Spanischer Pavillon 1937 Weltausstellung – Fotos

Spanischer Pavillon 1937 : „On doit exposer sa vie pour la liberté“ (Don Quichote II 58; „Wir müssen unser Leben für die Freiheit riskieren„) – so lautete das Motto des Pavillons für die Spanische Republik auf der Pariser Weltausstellung von 1937.

Die Exposition Internationale des Arts et Techniques dans la Vie Moderne (Internationalen Ausstellung der Künste und Technik, Weltfachausstellung) fand vom 25. Mai bis zum 25. November 1937 in Paris statt.

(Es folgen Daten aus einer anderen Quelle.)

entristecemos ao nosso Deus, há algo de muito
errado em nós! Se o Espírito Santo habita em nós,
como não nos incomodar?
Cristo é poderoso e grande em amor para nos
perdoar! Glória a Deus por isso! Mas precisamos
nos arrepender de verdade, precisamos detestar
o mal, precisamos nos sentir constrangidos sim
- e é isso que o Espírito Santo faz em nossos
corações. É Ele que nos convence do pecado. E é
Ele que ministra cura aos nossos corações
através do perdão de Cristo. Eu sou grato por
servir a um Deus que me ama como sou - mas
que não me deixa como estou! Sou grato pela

Die Spanische Republik der demokratisch gewählten Volksfrontregierung, bereits seit dem Putsch der Generäle vom 18. Juli 1936 mitten im Bürgerkrieg mit den rechtsgerichteten Putschisten unter General Francisco Franco, wollte mit ihrem Pavillon auf das Leiden des spanischen Volkes aufmerksam machen, für die spanische Demokratie werben und die bisherigen Errungenschaften der Volksfront-Regierung präsentieren.

Luis Lacasa und Josep Lluís Sert bauten einen Pavillon, der nicht nur für Aufsehen sorgte, er war auch ein lebendiges Zeichen der Spanischen Republik – und bald eine Ikone moderner spanischer Architektur.